**PROBLEM TO SOLVE:**
Please update the listing below by changing every "latitude" to "lat" and keeping everything else the same, and leave out the pictures.

◆ ◆ ◆

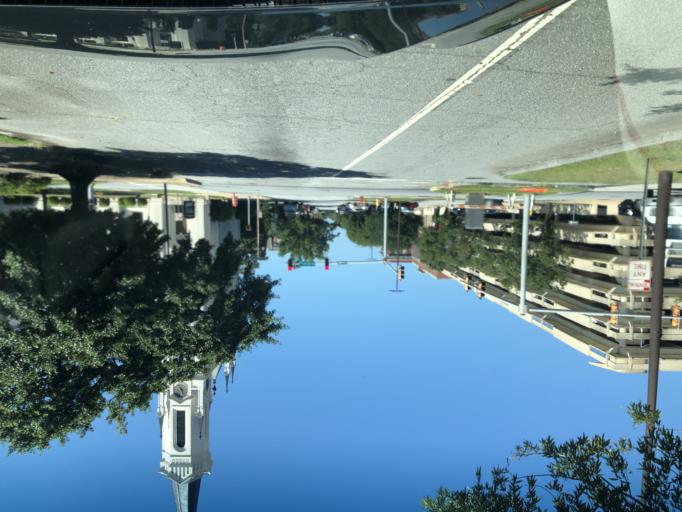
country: US
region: Georgia
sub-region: Muscogee County
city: Columbus
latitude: 32.4664
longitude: -84.9917
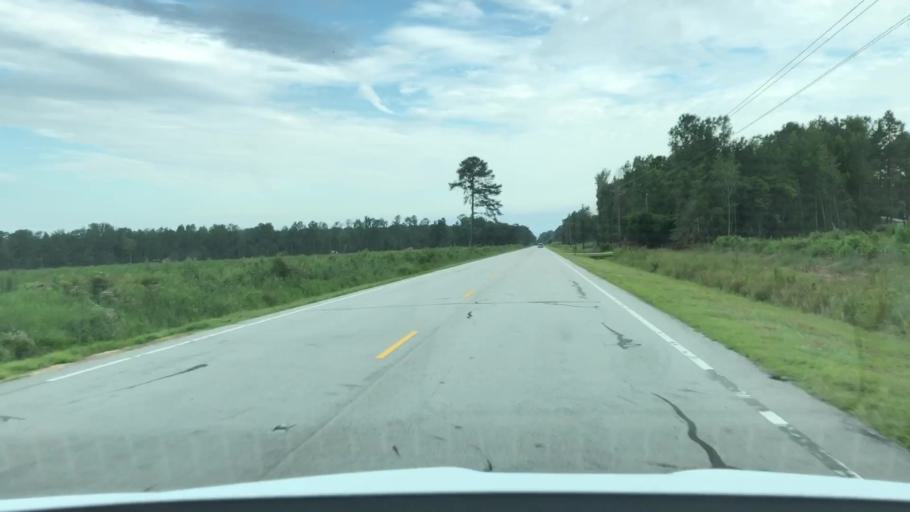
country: US
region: North Carolina
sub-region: Lenoir County
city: Kinston
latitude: 35.1269
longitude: -77.5214
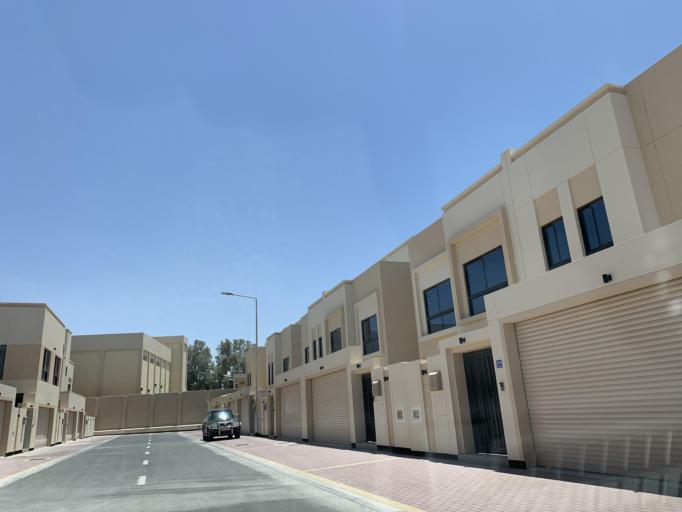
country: BH
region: Manama
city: Jidd Hafs
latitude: 26.2322
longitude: 50.4970
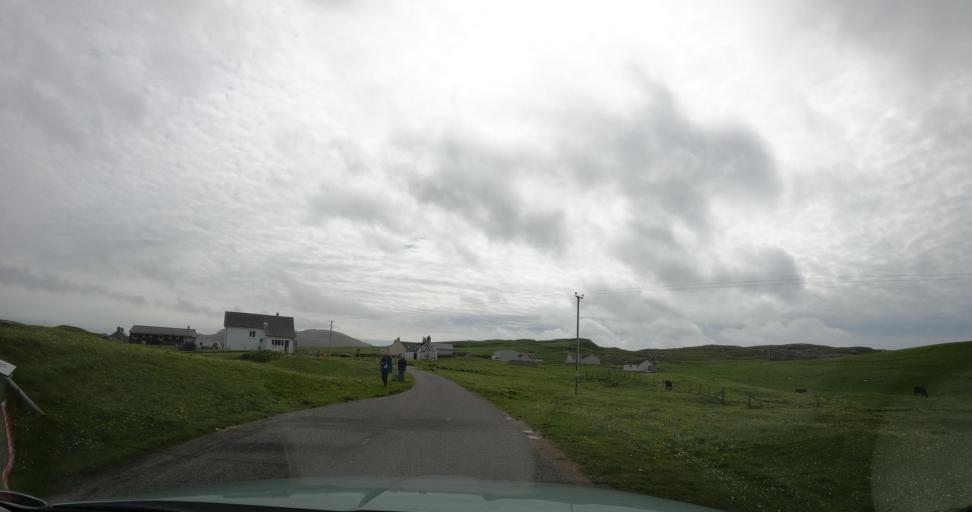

◆ ◆ ◆

**ANSWER TO THIS TASK:**
country: US
region: Georgia
sub-region: Muscogee County
city: Columbus
lat: 32.4664
longitude: -84.9917
country: US
region: North Carolina
sub-region: Lenoir County
city: Kinston
lat: 35.1269
longitude: -77.5214
country: BH
region: Manama
city: Jidd Hafs
lat: 26.2322
longitude: 50.4970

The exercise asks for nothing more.